Suppose we assume that the space character (‘ ‘) is the most commonly occurring character in the plaintext. This is a somewhat reasonable assumption that should hold for most bodies of text (that or ‘e’, which typically also occurs fairly often).

Since our encryption process simply repeated the encryption key over the text,
the most common character in the ciphertext is very likely to be `key ^ ' '`

. If
we then take the most 3 commonly occurring characters of the cipher text and XOR
them with ‘ ‘, the key should be revealed.

```
def break_repeating_key(cipher_text,
suspected_key_length,
suspected_most_common_character):
for (character, _) in Counter(ciphertext).most_common(suspected_key_length):
yeild chr(c ^ ord(suspected_most_common_character))
```

This should result in something like:

```
g
d
o
```

Which you’ll notice is our key, but slightly out of order. Finding the correct order takes a little more work, but is fairly trivial. If we make one more assumption, the language of the plaintext, we can try different orderings of the key until the resulting text contains some threshold of valid words.

```
def find_correct_ordering(ciphertext,
suspected_key_elements,
valid_words,
valid_word_threshold):
for key_permutation in itertools.permuations(suspected_key_elements):
words = repeating_key(key_permutation, ciphertext).split(' ')
valid_word_count = count(lambda word: word in valid_words, words)
if valid_word_count > valid_word_threshold:
return suspected_key_elements
return None
```

# Linear Feedback XOR

XOR ciphering can be bolstered against frequency analysis by iteratively generating new key text based on the input plaintext. This technique is formally called a Linear Feedback Shift Register. Constantly generating new key text prevents from producing similar letter frequencies in the resulting cipher text.
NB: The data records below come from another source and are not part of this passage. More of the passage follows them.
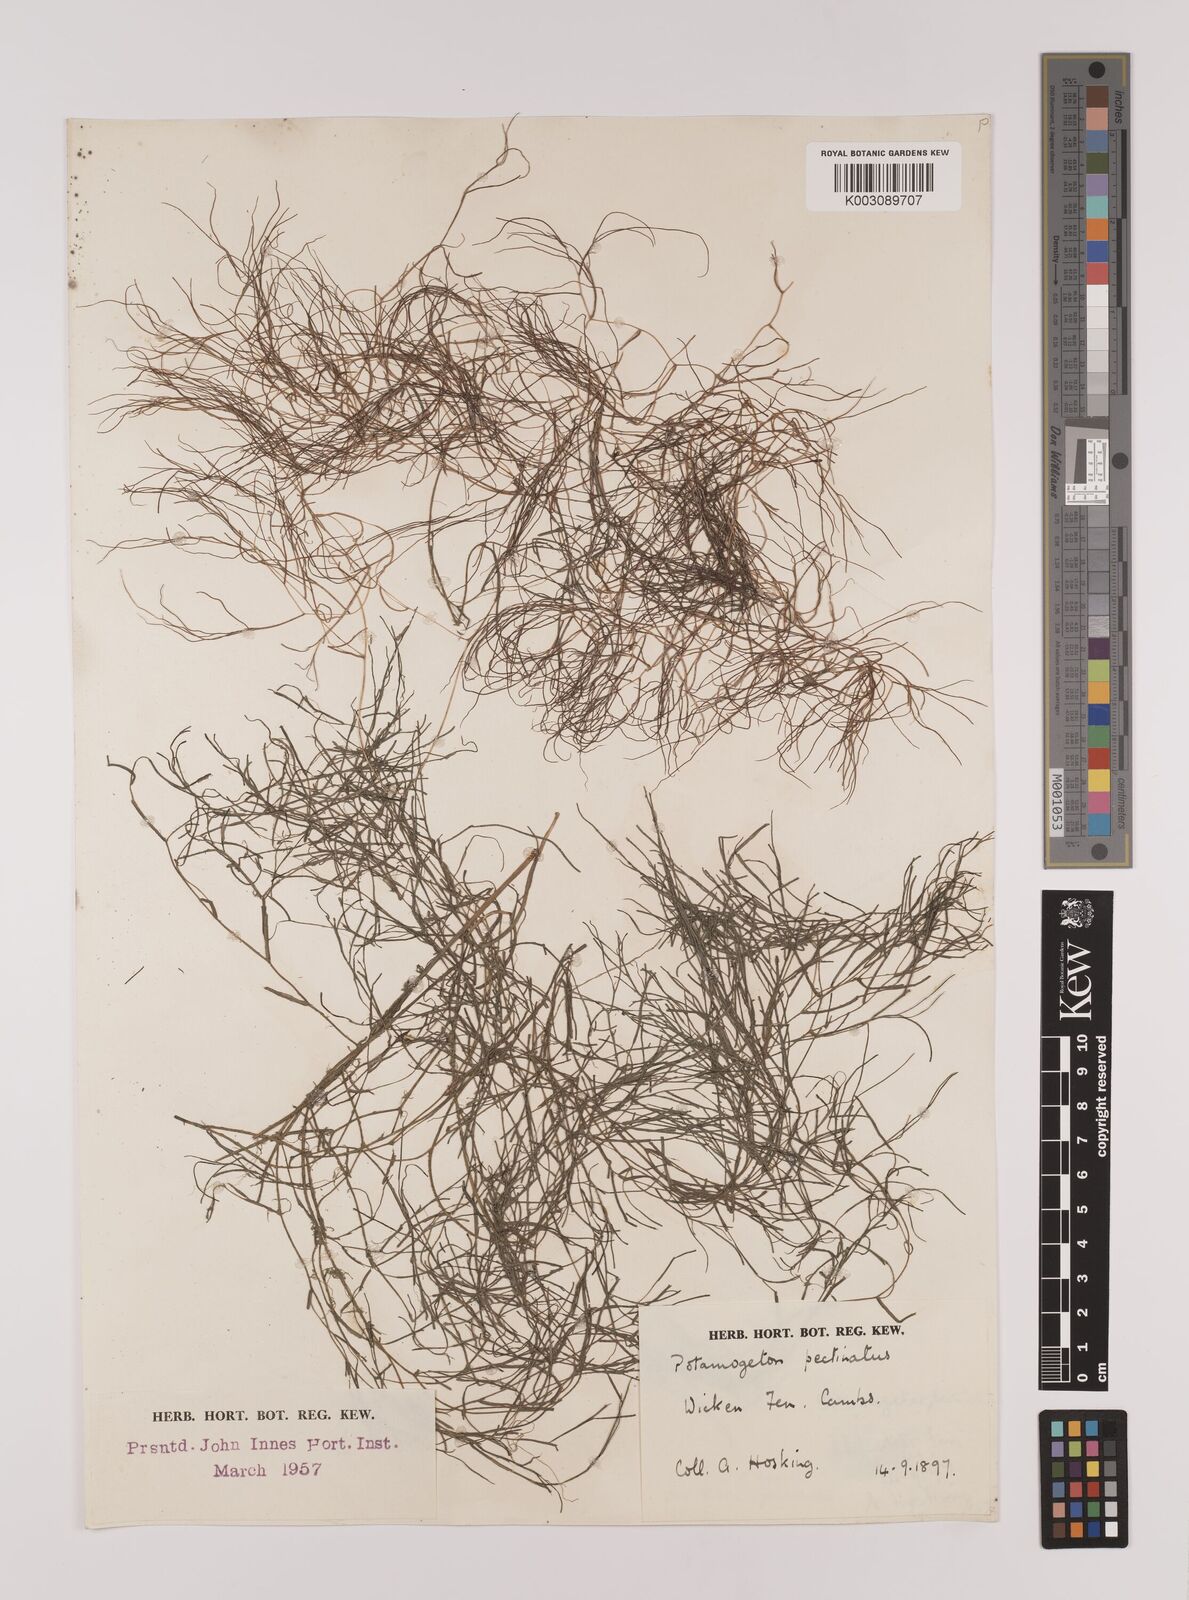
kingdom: Plantae
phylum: Tracheophyta
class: Liliopsida
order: Alismatales
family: Potamogetonaceae
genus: Stuckenia
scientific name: Stuckenia pectinata
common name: Sago pondweed
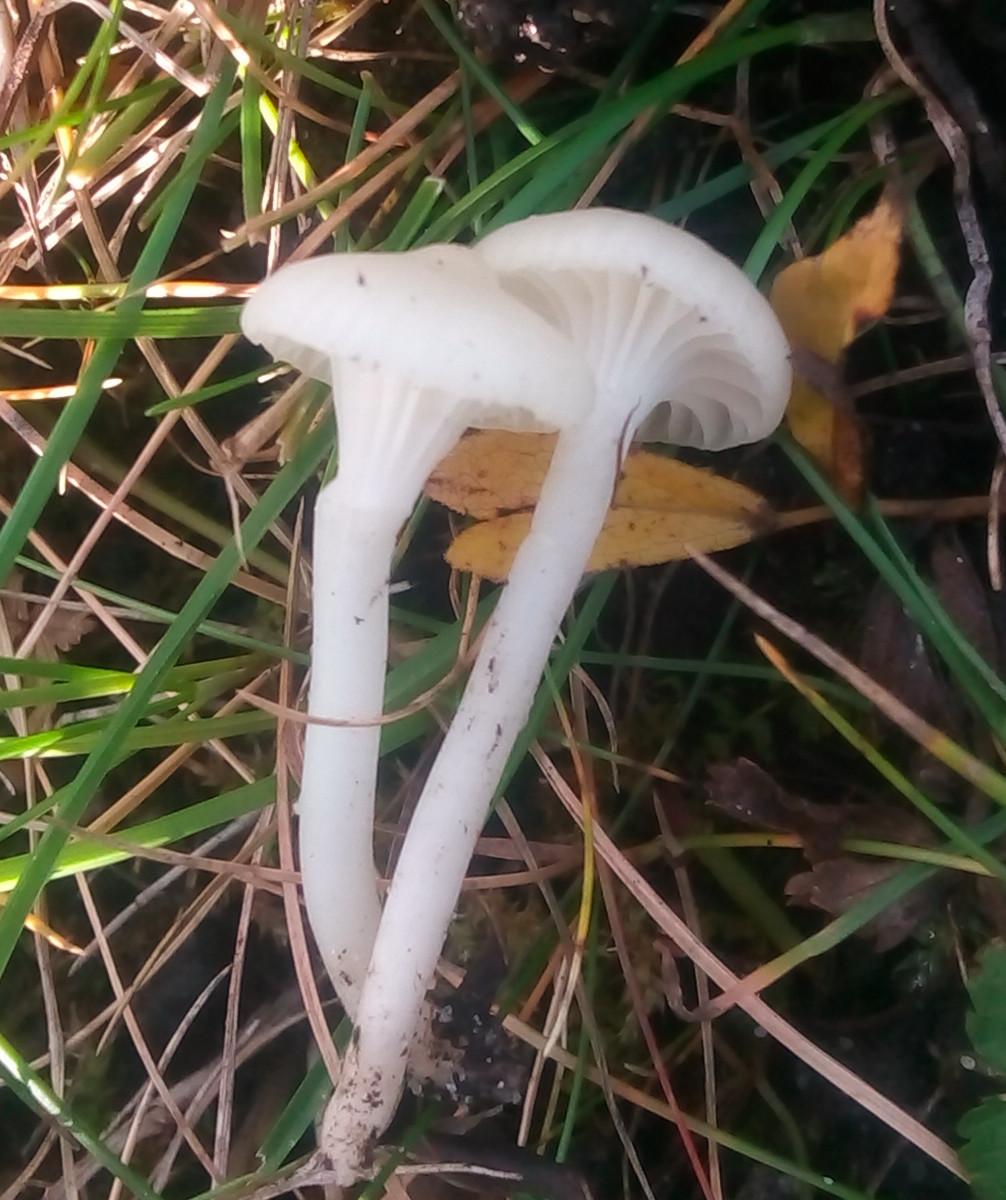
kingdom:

## Encrypting with Feedback

The code for a feedback XOR cipher is slightly more complicated than the repeating key variant, but still relatively straight forward.

```
def linear_feedback(key, plaintext):
sliding_window = key
for c in plaintext:
mixer = sum(sliding_window) % 255
cipher_char = c ^ mixer
yield cipher_char
sliding_window = sliding_window[1:]
sliding_window.append(cipher_char)
```

The `sliding_window`

variable here acts as our shift register, constantly
changing based on the input text.

Decrypting is almost the same as encrypting, but not quite:

```
def linear_feedback_decrypt(key, ciphertext):
sliding_window = key
for c in ciphertext:
mixer = sum(sliding_window) % 255
plaintext_char = c ^ mixer
yield plaintext_char
sliding_window = sliding_window[1:]
sliding_window.append(c)
```

The sliding window is populated with the raw ciphertext instead of the output of the XOR operation.

## Breaking the Cipher

Simple frequency analysis no longer works, since our `mixer`

prevents from
key repetition. This type of cipher is vulnerable to a known plaintext attack, however that
approach is too complicated for this blog post.